Top of Data section

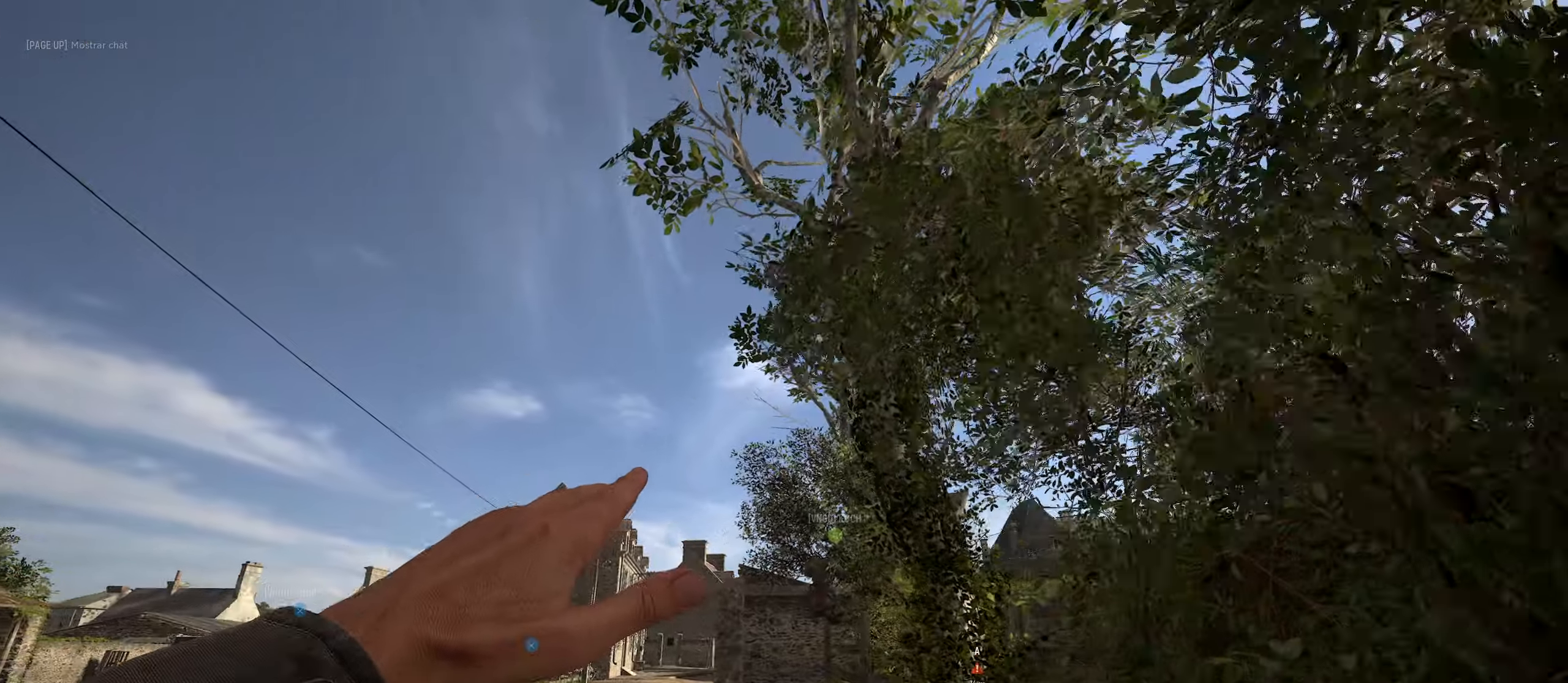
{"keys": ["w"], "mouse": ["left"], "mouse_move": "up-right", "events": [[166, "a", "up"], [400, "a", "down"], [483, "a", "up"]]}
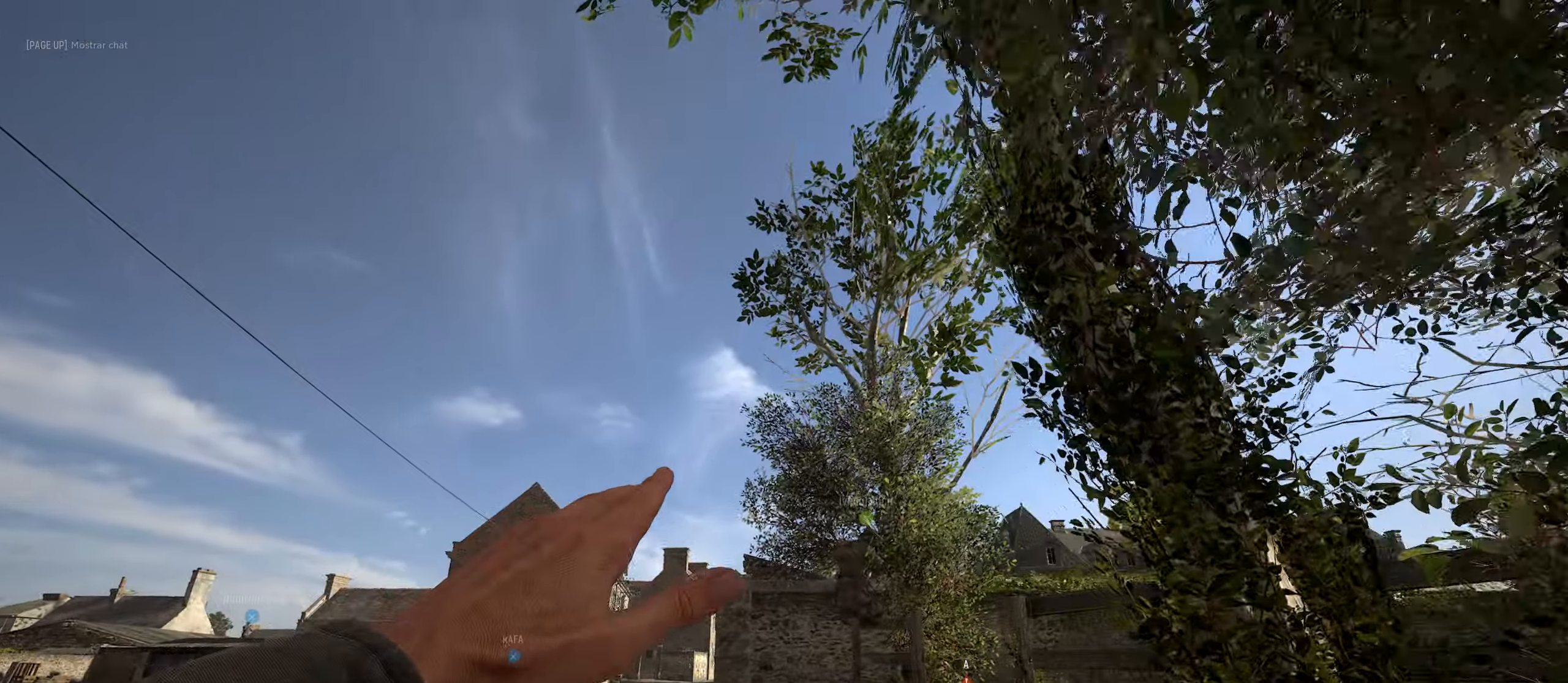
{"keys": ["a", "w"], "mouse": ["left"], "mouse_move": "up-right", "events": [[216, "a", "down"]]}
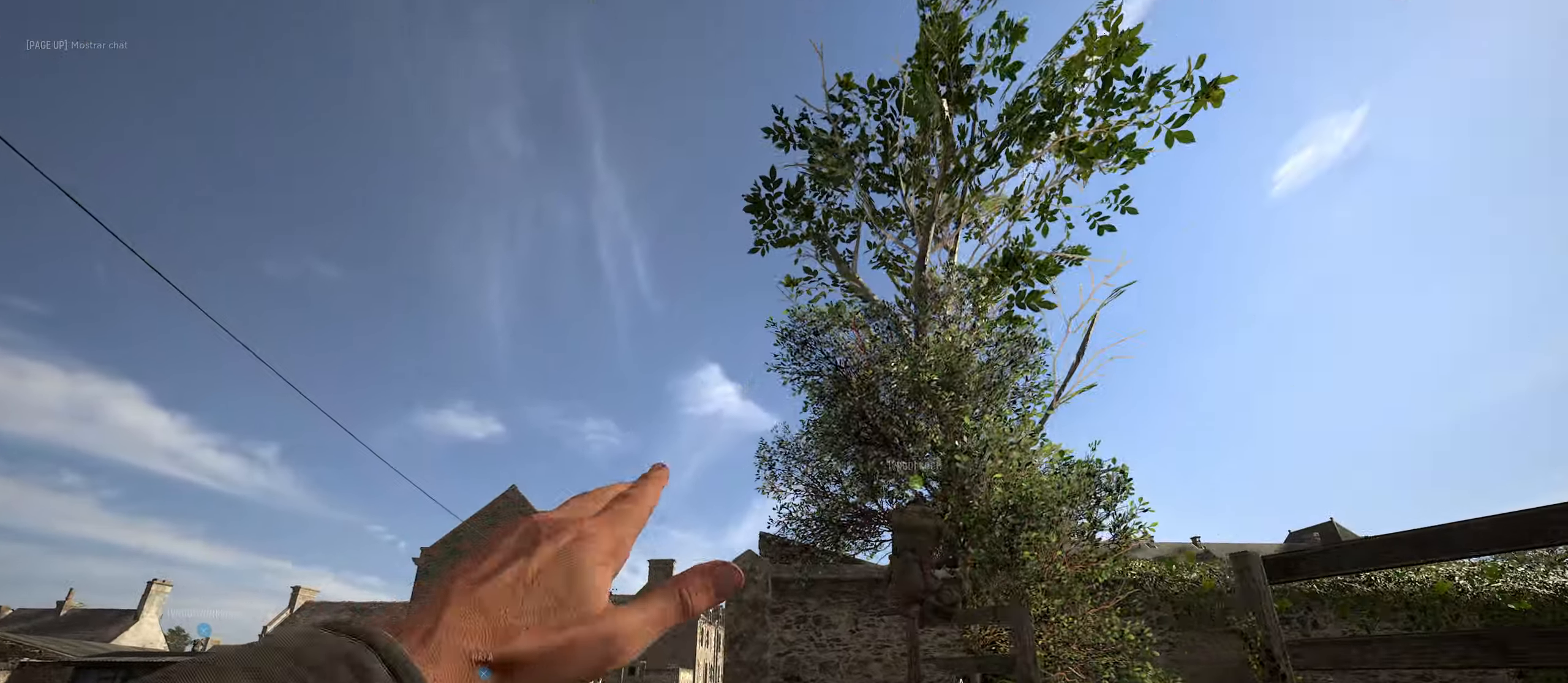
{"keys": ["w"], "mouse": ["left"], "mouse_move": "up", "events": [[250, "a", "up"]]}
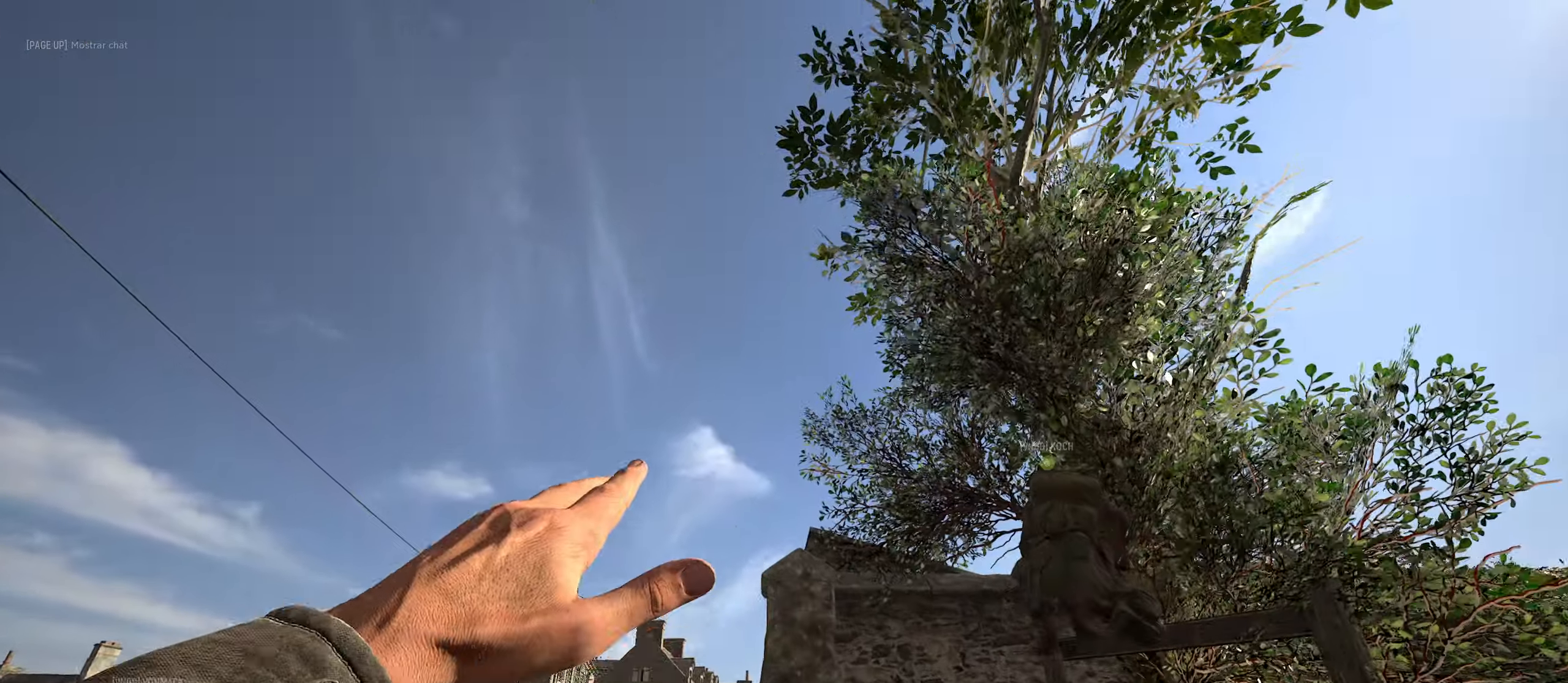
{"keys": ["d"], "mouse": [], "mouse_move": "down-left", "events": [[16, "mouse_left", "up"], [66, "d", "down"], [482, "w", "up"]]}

Bottom of Data section
Top of Data section

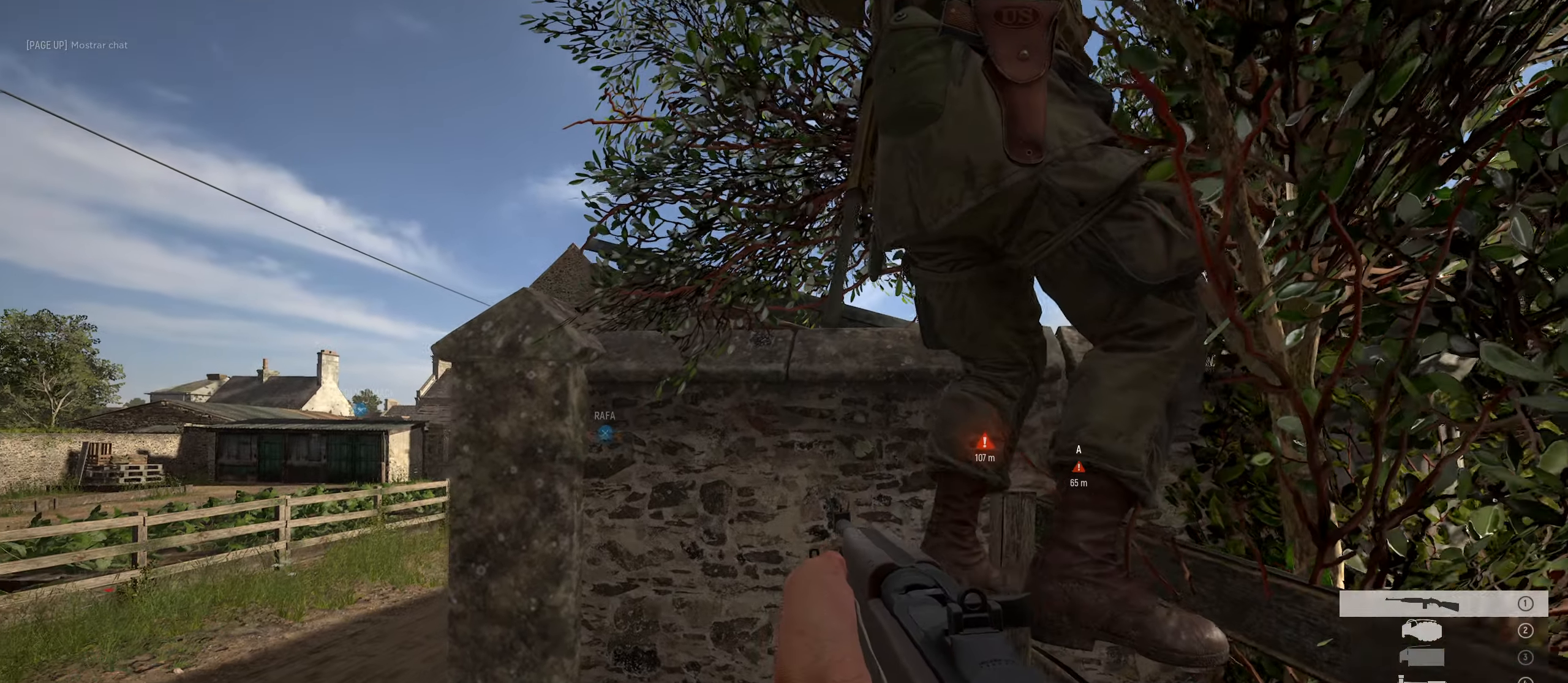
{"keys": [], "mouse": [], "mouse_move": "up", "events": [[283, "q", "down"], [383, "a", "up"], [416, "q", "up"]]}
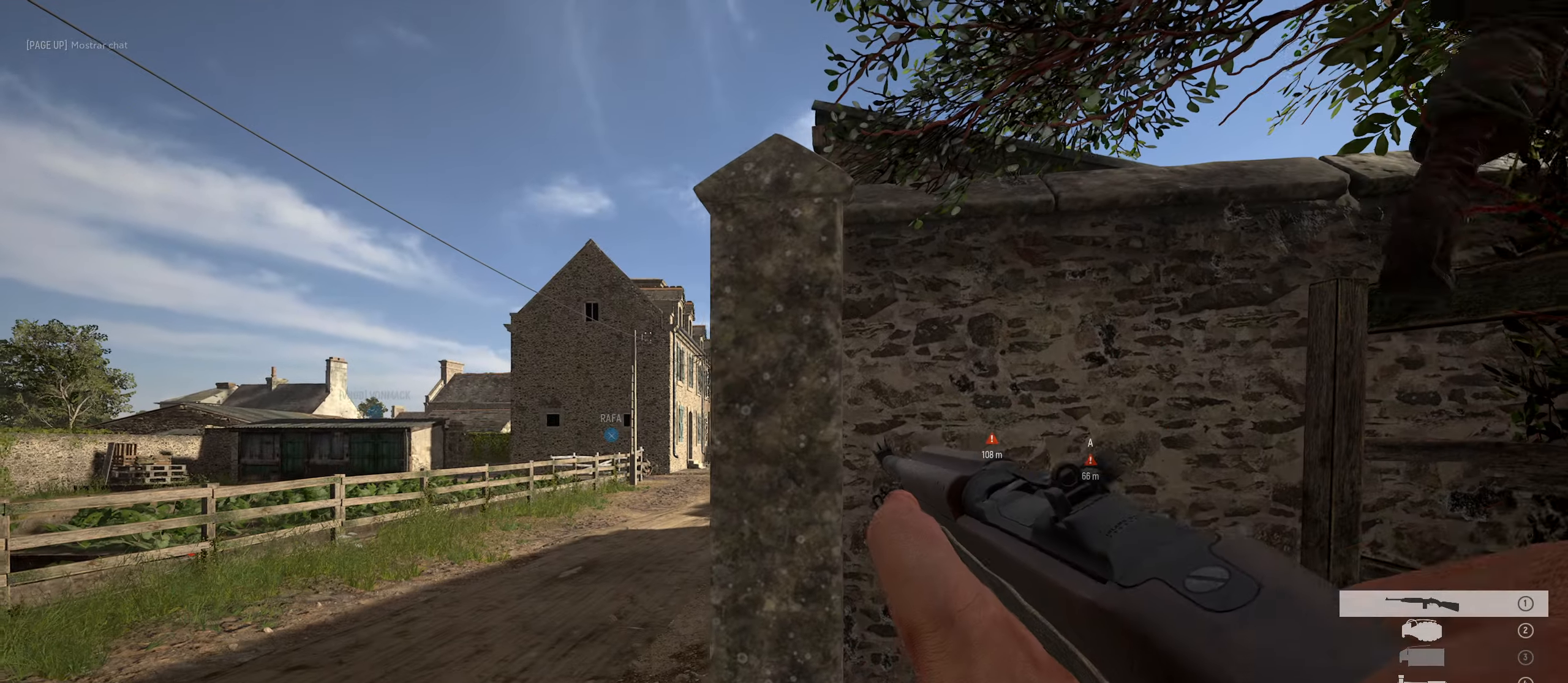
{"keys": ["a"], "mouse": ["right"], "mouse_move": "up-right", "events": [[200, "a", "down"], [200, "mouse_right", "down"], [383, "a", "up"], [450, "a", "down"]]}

Bottom of Data section

- _Exercise requirements_
Every line in the data that holds "down" should be copied out.

- _Answer space_
{"keys": ["w"], "mouse": ["left"], "mouse_move": "up-right", "events": [[166, "a", "up"], [400, "a", "down"], [483, "a", "up"]]}
{"keys": ["a", "w"], "mouse": ["left"], "mouse_move": "up-right", "events": [[216, "a", "down"]]}
{"keys": ["d"], "mouse": [], "mouse_move": "down-left", "events": [[16, "mouse_left", "up"], [66, "d", "down"], [482, "w", "up"]]}
{"keys": [], "mouse": [], "mouse_move": "up", "events": [[283, "q", "down"], [383, "a", "up"], [416, "q", "up"]]}
{"keys": ["a"], "mouse": ["right"], "mouse_move": "up-right", "events": [[200, "a", "down"], [200, "mouse_right", "down"], [383, "a", "up"], [450, "a", "down"]]}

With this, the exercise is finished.